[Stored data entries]
_____

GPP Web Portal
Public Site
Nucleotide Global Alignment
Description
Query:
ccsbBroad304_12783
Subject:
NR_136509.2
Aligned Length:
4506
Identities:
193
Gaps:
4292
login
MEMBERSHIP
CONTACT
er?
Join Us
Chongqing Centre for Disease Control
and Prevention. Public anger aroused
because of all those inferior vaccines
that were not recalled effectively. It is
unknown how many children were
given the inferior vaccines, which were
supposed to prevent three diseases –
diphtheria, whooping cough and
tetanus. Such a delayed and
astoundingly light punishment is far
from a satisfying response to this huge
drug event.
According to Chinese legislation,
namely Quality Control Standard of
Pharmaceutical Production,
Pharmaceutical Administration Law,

_____

Every line from the one containing "and Prevention. Public anger aroused" through the final line of the data above is to be restated word for word, and nothing more.

and Prevention. Public anger aroused
because of all those inferior vaccines
that were not recalled effectively. It is
unknown how many children were
given the inferior vaccines, which were
supposed to prevent three diseases –
diphtheria, whooping cough and
tetanus. Such a delayed and
astoundingly light punishment is far
from a satisfying response to this huge
drug event.
According to Chinese legislation,
namely Quality Control Standard of
Pharmaceutical Production,
Pharmaceutical Administration Law,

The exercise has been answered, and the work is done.